Now we consider a problem or optimal torque control for an Euler–Bernoulli beam. Let \(y_0 \in H^2(0, 1)\) and \(y_1\in H^1(0, 1)\) be given. We study the following optimal control problem:

$$\begin{aligned} \left\{ \begin{array}{l} \min \limits _{u\in L^2(0,T)} \; \int \limits _0^T \, \Vert y(t,\, \cdot )\Vert ^2_{L^2(0,1)} + \Vert u^2(t)\Vert ^2\, \mathrm{d}t \; \,\mathsf{subject } \;\mathsf{to}\;\\ y(0,x)= y_0(x),\; y_t(0,x)= y_1(x),\; x\in (0,1)\\ y(t,0)= 0,\; {y_{xx}(t,0)= u(t),}\; t\in (0,T)\\ y(t,\, 1) = y_{xx}(t,1) =0,\\ y_{tt}(t,x)= - y_{xxxx}(t,x),\;(t,x)\in (0,T) \times (0,1),\\ y(T,x)= 0,\; y_t(T,x)= 0,\; x\in (0,1). \end{array} \right. \end{aligned}$$

We have \(Y= L^2(0,1)\) and \(y^{(\sigma )}=0\), \(u^{(\sigma )}=0\). Note that also the desired terminal state is zero, so in this case both the objective function and the terminal state drive the system to the zero state. In this case, the exact controllability assumption (3.7) requires that there is a constant \(\mu _0>0\) and a time \(t_{\min }>0\) such that if \(t_0 -a \ge t_{\min }\) for all \(z_0\), \(z_d\in Y\) we have the inequality

$$\begin{aligned} v(a,\,t_0,\,z_0,\, z_d) \le \mu _0 \left( \Vert z_0\Vert ^2_Y + \Vert z_d\Vert ^2_Y \right) . \end{aligned}$$
(4.3)

Note that the Euler–Bernoulli beam is exactly controllable in arbitrarily short times (see [20], Example 11.2.8), so in this case \( t_{\min }>0\) can be chosen arbitrarily small. However, for \( t_{\min }\) decreasing to zero the constant \(\mu _0 \) has to be chosen larger.

5 Conclusion

We have shown a turnpike theorem for a problem of optimal control that is stated in a general framework and allows for state constraints and control constraints. The control–to–state map can be nonlinear. In the optimal control problem, both the initial state and the terminal state are prescribed but the results are also applicable in the case where only initial conditions are prescribed. We have shown that for strictly dissipative systems that are exactly controllable the optimal control problems enjoy the measure turnpike property with interior decay which is a stronger property than the classical measure turnpike property.
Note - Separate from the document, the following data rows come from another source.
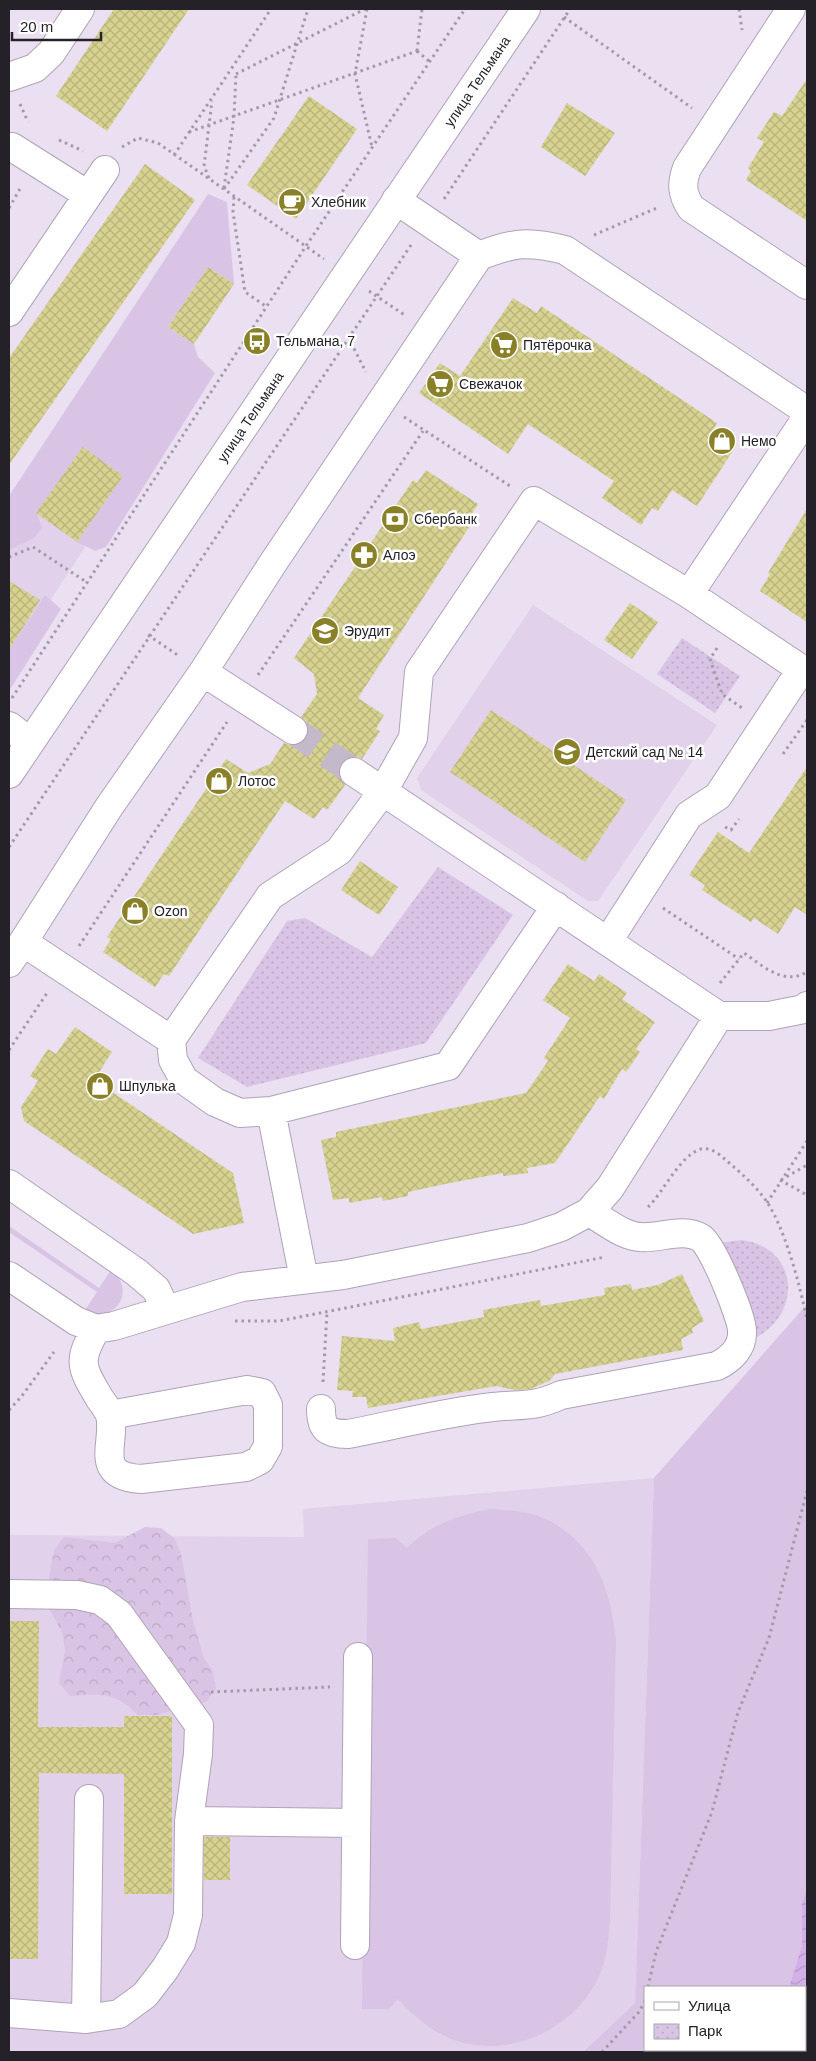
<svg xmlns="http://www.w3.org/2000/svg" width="816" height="2061" viewBox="0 0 816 2061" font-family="Helvetica,sans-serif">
  <defs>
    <pattern id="forest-crowns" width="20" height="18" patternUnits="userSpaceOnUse" patternTransform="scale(1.25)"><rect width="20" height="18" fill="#dac4e6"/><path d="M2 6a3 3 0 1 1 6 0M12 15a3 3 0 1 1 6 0" fill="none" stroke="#bba8c5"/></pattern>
    <pattern id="park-dots" width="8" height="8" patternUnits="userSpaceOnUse" patternTransform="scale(1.25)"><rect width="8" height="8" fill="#dac4e6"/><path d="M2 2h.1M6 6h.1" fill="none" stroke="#bba8c5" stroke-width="1.8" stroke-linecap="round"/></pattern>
    <pattern id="water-waves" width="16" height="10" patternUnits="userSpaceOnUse" patternTransform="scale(1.25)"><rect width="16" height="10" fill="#d3b0e7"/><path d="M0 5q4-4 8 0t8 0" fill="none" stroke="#b597c6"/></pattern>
    <pattern id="building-cross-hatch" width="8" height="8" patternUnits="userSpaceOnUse" patternTransform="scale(1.25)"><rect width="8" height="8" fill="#d7d290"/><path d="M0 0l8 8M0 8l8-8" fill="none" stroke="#b8b47c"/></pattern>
  </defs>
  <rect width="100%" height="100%" fill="#ebdff2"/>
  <!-- built -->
  <path fill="#e1d1eb" d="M81 440 133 473 9 664V551Z
    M533 605 717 725 598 901H588L421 790 417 778Z
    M654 1478 635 2003 583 2052H9V1535L304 1537 303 1509Z"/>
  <!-- grass -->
  <path fill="#dac4e6" d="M208 194 227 202 234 284 208 267 168 327 194 344 198 357 215 373 106 547 95 551 77 542 123 476 83 448 37 513 42 528 34 538 9 550V496Z
    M45 595 61 609 9 691V650Z
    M9 1226 99 1288 111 1270C139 1292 112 1326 85 1310L97 1292 9 1232Z
    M807 1304V1887L802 1904V1945L789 1987H645V2050H785L783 2052H583L635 2003 654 1478Z
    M490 1509C509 1510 529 1511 546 1519 595 1543 611 1590 616 1640L610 1923C608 1944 606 1967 594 1986 568 2030 515 2055 464 2043 438 2037 415 2018 398 1999L389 2009H362L368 1539 396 1538 407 1548C431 1524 458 1515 490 1509Z"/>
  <!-- forest -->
  <path fill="url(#forest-crowns)" d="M145 1527 161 1528 174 1538 181 1553 193 1621 204 1658 213 1671 216 1689 206 1702 156 1715H138C114 1691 101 1694 70 1696L59 1683 65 1650 62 1632 45 1601 54 1550 64 1537 115 1543Z"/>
  <!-- park -->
  <path fill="url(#park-dots)" d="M682 638 740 676 715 713 657 674Z
    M438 867 513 915 426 1043 247 1087 198 1058 287 921 305 918 372 957Z
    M742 1240C798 1248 803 1311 757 1337L719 1243Z"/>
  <!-- water -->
  <path fill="url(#water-waves)" d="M807 1887V2052H783L785 2050H805V1987H789L802 1945V1904Z"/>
  <!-- building -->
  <path fill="url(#building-cross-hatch)" d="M114 9H189L107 131 56 96Z
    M807 79V221L746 180 751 171 748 168 764 142 757 138 774 112 782 116Z
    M309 96 357 129 296 219 247 185Z
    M567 103 615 133 585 176 541 147Z
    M145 164 195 200 9 465V358Z
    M208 267 234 284 194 344 168 327Z
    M513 298 537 313 541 306 717 423 713 430 736 446 697 506 672 490 658 511 652 508 641 525 602 498 614 481 528 424 508 454 419 393 440 363 460 376Z
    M83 447 123 476 77 542 36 513Z
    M426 470 478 504 469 518 473 521 358 698 384 715 376 729 380 731 362 759 356 756 348 758 341 764 338 770 340 778 345 785 327 810 323 807 314 819 285 801 169 976 164 974 155 987 103 952 111 939 107 937 226 759 248 773 270 764 284 743 293 746 300 744 306 739 309 730 307 722 301 717 317 694 314 674 294 658 413 480 417 483Z
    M807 509V622L760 591 770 574 768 573Z
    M9 581 40 600 9 650Z
    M630 603 658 622 632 659 604 640Z
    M491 710 626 800 585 862 450 772Z
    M807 767V915L795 907 778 934 754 918 751 922 702 890 705 885 689 875 718 832 749 853Z
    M360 861 398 887 379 915 341 890Z
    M568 964 594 981 599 974 627 993 622 999 655 1022 636 1049 640 1052 626 1072 622 1069 604 1099 600 1096 555 1163 527 1168 528 1173 503 1176V1173L450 1183 408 1192V1196L383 1201 382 1197 349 1203V1198L333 1200 321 1140 336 1137V1132L526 1093 548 1061 544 1058 570 1018 543 1000Z
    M75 1027 112 1052 94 1080 233 1173 244 1223 193 1234 24 1121 21 1107 38 1081 30 1076 48 1049 56 1054Z
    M682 1274 704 1321 692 1328 693 1333 681 1339 683 1350 555 1374 549 1381 530 1389 515 1390 496 1386 368 1408 366 1397H352L353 1391 337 1390 342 1336 395 1341 393 1328 419 1322 421 1329 484 1317 483 1310 540 1300 541 1306 605 1295 604 1288 631 1284 632 1290 658 1285Z
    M9 1621H39L38 1727H124V1716H172V1894H124V1774L39 1773 38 1959H9Z
    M204 1837H230V1880H204Z"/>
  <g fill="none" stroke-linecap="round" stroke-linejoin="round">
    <!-- minor-tunnel -->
    <path stroke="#c3b9ca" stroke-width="28" stroke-dasharray="28 14" stroke-linecap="butt" d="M293 730 354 772"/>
    <!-- minor casing -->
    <g stroke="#afa3b6" stroke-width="30">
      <path id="minor" d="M791 9 687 168C681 184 682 194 691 208L807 285
        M9 77 35 68 51 53 80 9
        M12 147 88 195
        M396 200 479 256
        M9 312 105 170
        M689 594 807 417
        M203 672 293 730
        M9 726 30 742
        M354 772 719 1016
        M608 941 689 815 718 796 801 670
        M23 942 109 807 203 672 273 563 479 256C514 242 529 241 565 250L807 411
        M9 963 23 942 171 1040 270 896 339 851 383 791 413 738 419 672 534 501 689 594 807 673
        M171 1040 173 1060 184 1080 215 1102 240 1113 271 1111 448 1066 556 906
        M271 1111 304 1279
        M9 1184 136 1272 156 1289 166 1310
        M9 1276 76 1321 96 1329 114 1326 242 1287 343 1275 528 1238 561 1227 589 1212 610 1188 719 1016H769L804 1009 807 1006
        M96 1329C77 1362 81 1367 100 1399 103 1403 108 1410 110 1415 117 1442 91 1476 141 1479L246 1467 260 1460 268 1446V1405L262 1393 247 1390 110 1415
        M321 1409C321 1430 328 1434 348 1434 396 1425 445 1412 493 1407 521 1404 533 1408 561 1395L717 1366C731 1359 743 1348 742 1331 742 1317 712 1244 701 1238 683 1227 659 1239 640 1237 622 1236 604 1220 589 1212
        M9 1594 77 1595 100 1600 119 1614 199 1725 198 1754 189 1821 188 1915 181 1943 165 1969 145 1995 119 2014 86 2019 9 2013
        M189 1821 356 1823
        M355 1945 358 1657
        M86 2019 89 1799"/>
    </g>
    <!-- major casing -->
    <g stroke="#afa3b6" stroke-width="30">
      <g id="major">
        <path id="s1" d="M9 774 526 9"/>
      </g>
    </g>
    <!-- path -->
    <path stroke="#a39aa8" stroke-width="3" stroke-dasharray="2.5 4" stroke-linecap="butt" d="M367 9 355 74 372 147
      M739 9 742 30
      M564 17 692 108
      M417 51 422 9
      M417 51 430 62
      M236 74 365 9
      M20 104 28 122
      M189 132 417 51
      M59 140 83 151
      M122 147 138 138 158 143 324 259
      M174 155 271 9
      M209 178 204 166 212 101
      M224 188 234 117 236 74
      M224 189 274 118 308 9
      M234 197 233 212 245 292 267 307
      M444 199 570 9
      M9 208 21 187
      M594 235 659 207
      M369 291 406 316
      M348 337 366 372
      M404 417 510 486
      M9 557 33 547 88 583
      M148 635 179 656
      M717 648 710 659 722 694 742 708
      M258 675 423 431
      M12 698 306 246 465 9
      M783 754 807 720
      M725 827 731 830 739 819
      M9 847 411 245
      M663 908 739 959
      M79 946 227 722
      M720 983 744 953C763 966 784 986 807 972
      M9 1050 47 993
      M780 1180 807 1195
      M781 1180 807 1165
      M767 1203 807 1141
      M648 1207C663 1193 680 1155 701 1149 712 1147 720 1155 727 1161 742 1174 756 1186 767 1202 786 1231 800 1286 807 1320
      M235 1321H279L605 1257
      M323 1382 327 1312
      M9 1410 21 1397 54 1352
      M211 1692 330 1687
      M648 1987 656 1952 712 1812 738 1712 769 1638 807 1491
      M602 2052 639 2012 645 2001"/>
    <!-- minor -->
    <use href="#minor" stroke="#fff" stroke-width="28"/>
    <!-- major -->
    <use href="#major" stroke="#fff" stroke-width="28"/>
  </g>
  <!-- icons -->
  <defs>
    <g id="cafe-disc" transform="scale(1.4375)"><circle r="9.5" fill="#898028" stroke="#fff"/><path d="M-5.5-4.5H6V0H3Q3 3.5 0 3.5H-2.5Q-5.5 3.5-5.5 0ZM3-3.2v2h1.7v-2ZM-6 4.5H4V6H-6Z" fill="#fff"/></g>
    <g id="bus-disc" transform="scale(1.4375)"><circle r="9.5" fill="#898028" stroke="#fff"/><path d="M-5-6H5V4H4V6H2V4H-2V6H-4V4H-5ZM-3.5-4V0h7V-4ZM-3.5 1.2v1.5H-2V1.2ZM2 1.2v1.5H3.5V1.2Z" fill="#fff"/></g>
    <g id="supermarket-disc" transform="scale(1.4375)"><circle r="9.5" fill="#898028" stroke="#fff"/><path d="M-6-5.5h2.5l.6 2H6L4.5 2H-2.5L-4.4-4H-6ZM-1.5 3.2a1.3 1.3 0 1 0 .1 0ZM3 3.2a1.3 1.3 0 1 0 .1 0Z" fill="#fff"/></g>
    <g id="shop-disc" transform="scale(1.4375)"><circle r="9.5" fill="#898028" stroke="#fff"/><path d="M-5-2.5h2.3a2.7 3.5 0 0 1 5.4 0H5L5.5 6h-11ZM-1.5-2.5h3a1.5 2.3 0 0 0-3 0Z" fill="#fff"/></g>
    <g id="bank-disc" transform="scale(1.4375)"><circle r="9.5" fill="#898028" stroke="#fff"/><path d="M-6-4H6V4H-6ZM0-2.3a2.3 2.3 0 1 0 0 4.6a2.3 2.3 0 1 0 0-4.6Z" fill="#fff"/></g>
    <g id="pharmacy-disc" transform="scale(1.4375)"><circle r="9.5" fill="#898028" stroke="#fff"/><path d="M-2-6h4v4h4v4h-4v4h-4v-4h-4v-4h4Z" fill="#fff"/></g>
    <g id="school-disc" transform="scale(1.4375)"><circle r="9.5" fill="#898028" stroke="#fff"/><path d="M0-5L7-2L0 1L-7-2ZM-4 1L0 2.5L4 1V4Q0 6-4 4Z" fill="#fff"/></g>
  </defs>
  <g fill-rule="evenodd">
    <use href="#cafe-disc" x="292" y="202"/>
    <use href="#bus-disc" x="257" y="341"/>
    <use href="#supermarket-disc" x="504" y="345"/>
    <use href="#supermarket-disc" x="440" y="384"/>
    <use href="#shop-disc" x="722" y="441"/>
    <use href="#bank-disc" x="395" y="519"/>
    <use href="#pharmacy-disc" x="364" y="555"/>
    <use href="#school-disc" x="325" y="631"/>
    <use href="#school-disc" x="567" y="752"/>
    <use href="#shop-disc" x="219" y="781"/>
    <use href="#shop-disc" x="135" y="911"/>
    <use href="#shop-disc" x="100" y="1086"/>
  </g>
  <g text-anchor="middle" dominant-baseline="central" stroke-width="5" stroke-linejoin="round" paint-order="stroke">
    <!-- street labels -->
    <g font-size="14" fill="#252128" stroke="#fff">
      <text stroke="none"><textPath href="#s1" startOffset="836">улица Тельмана</textPath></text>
      <text stroke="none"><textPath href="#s1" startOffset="431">улица Тельмана</textPath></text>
    </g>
    <!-- poi labels -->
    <g font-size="14" fill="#252128" stroke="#fff" text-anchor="start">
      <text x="311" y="202">Хлебник</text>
      <text x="276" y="341">Тельмана, 7</text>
      <text x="523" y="345">Пятёрочка</text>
      <text x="459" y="384">Свежачок</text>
      <text x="741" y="441">Немо</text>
      <text x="414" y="519">Сбербанк</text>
      <text x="383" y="555">Алоэ</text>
      <text x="344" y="631">Эрудит</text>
      <text x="586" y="752">Детский сад № 14</text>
      <text x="238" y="781">Лотос</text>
      <text x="154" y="911">Ozon</text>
      <text x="119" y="1086">Шпулька</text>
    </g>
  </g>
  <!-- border -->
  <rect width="816" height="2061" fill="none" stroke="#252128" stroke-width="20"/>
  <!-- legend -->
  <rect x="644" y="1986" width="162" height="65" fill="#ffffff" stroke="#a8a6a9"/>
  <rect x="654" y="2002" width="25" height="8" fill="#ffffff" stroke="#a8a6a9"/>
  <text x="688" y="2011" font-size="15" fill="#252128">Улица</text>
  <rect x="654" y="2024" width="25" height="15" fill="url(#park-dots)" stroke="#a8a6a9"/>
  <text x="688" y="2036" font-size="15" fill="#252128">Парк</text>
  <!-- scale -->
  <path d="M12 32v8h89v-8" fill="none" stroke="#252128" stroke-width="2.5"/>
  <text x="20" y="32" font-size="15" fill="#252128" stroke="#ffffff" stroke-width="4" paint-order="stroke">20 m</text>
</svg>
The turnpike result shows that regardless of the initial state, for a sufficiently large time horizon T for the optimal controls the contribution of the objective function that comes from a sufficiently small neighborhood of the middle of the time interval decays faster than 1/T. For \(\epsilon \)–optimal state–control pairs a similar estimate holds where in the upper bound an additional constant that is multiplied by \(\epsilon \) appears.